• PROBLEM TO WORK ON: Could you give the lines below as a numbered list, leaving out blank lines and any pictures?

┌─ THE DATA

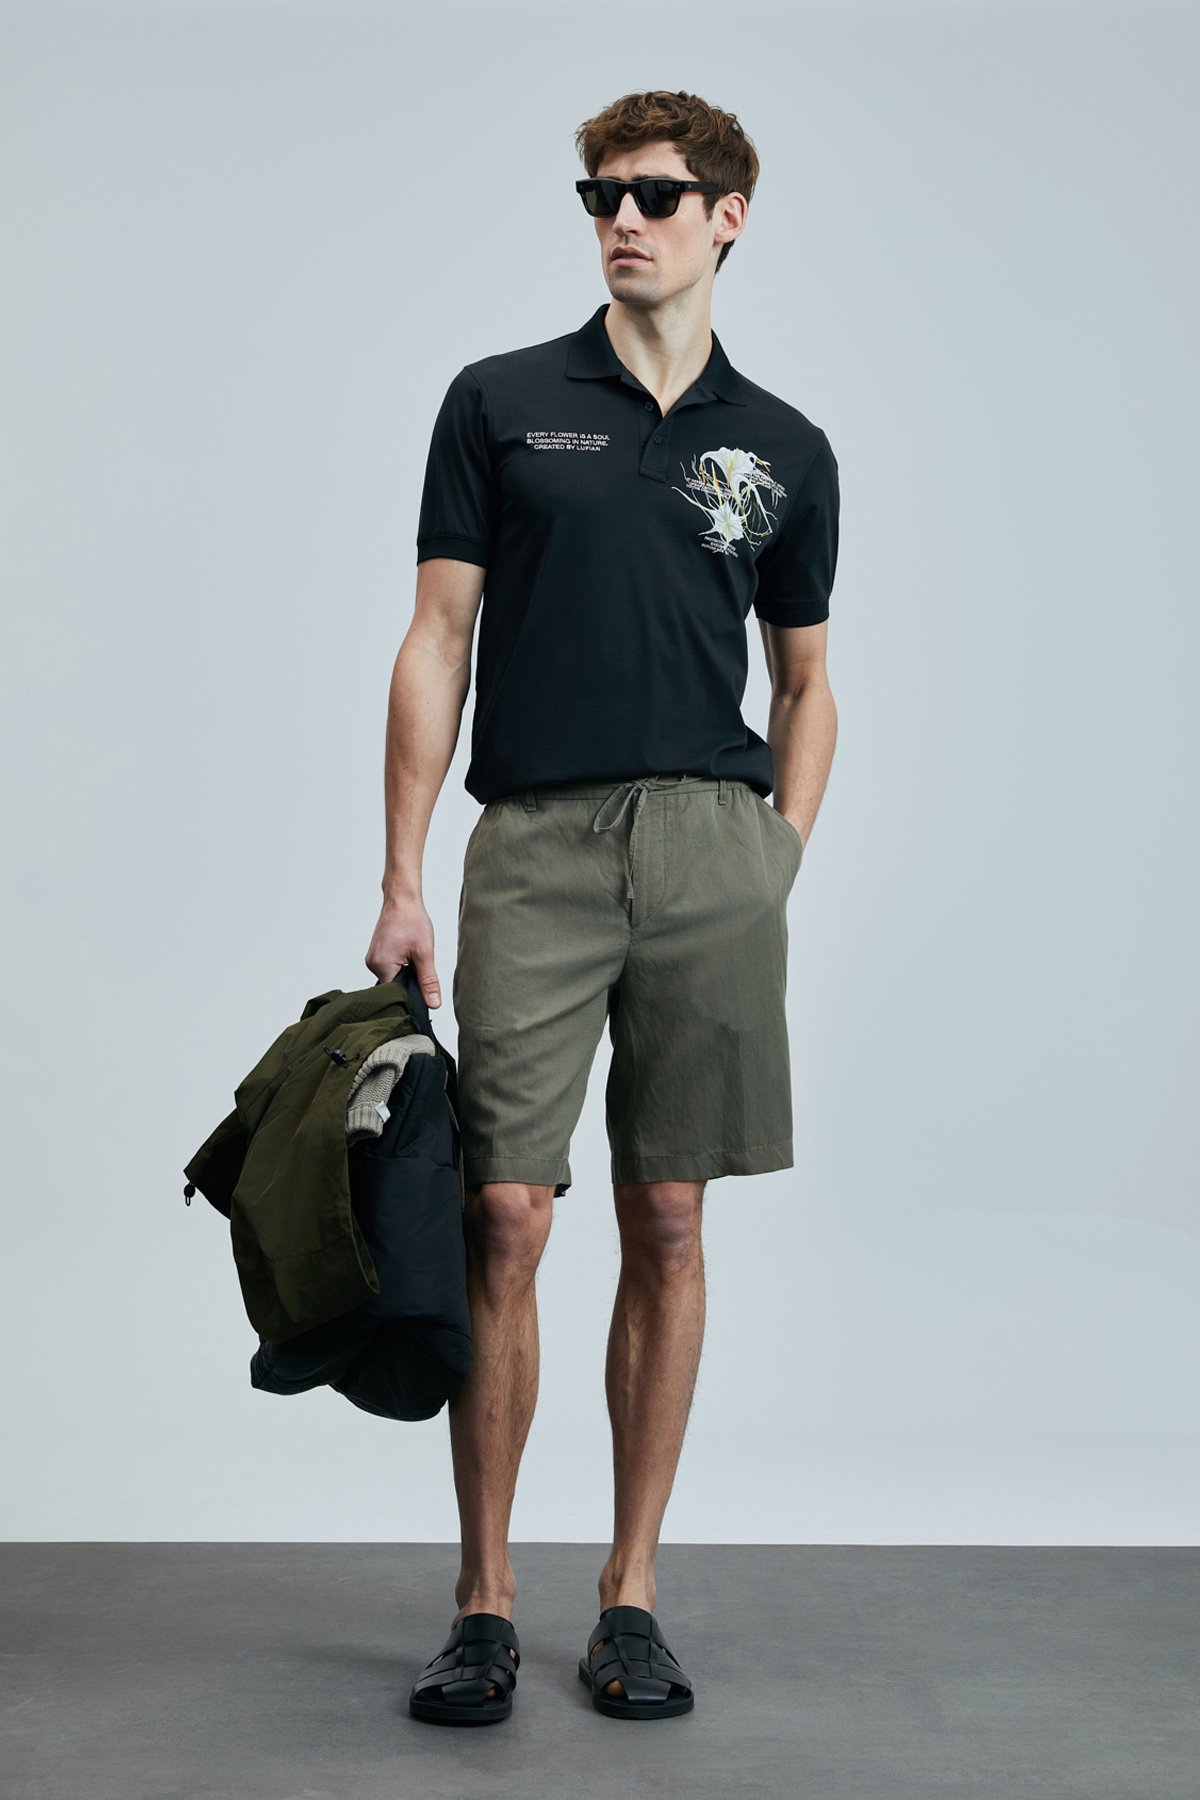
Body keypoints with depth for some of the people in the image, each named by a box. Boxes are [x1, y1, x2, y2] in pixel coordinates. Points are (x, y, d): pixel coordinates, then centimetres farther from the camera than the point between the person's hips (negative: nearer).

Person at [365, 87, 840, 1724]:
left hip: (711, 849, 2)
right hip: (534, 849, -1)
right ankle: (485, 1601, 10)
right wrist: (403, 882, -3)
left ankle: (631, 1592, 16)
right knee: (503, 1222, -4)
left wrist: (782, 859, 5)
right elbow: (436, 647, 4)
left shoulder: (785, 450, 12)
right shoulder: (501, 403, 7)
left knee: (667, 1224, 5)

└─

• OUTPUT OF THE EXERCISE:
1. Body keypoints with depth for some of the people in the image, each named by a box. Boxes are [x1, y1, x2, y2] in pixel coordinates. Points are (x, y, d): pixel coordinates, then centimetres farther from the camera than the point between the person's hips (negative: nearer).
2. Person at [365, 87, 840, 1724]:
3. left hip: (711, 849, 2)
4. right hip: (534, 849, -1)
5. right ankle: (485, 1601, 10)
6. right wrist: (403, 882, -3)
7. left ankle: (631, 1592, 16)
8. right knee: (503, 1222, -4)
9. left wrist: (782, 859, 5)
10. right elbow: (436, 647, 4)
11. left shoulder: (785, 450, 12)
12. right shoulder: (501, 403, 7)
13. left knee: (667, 1224, 5)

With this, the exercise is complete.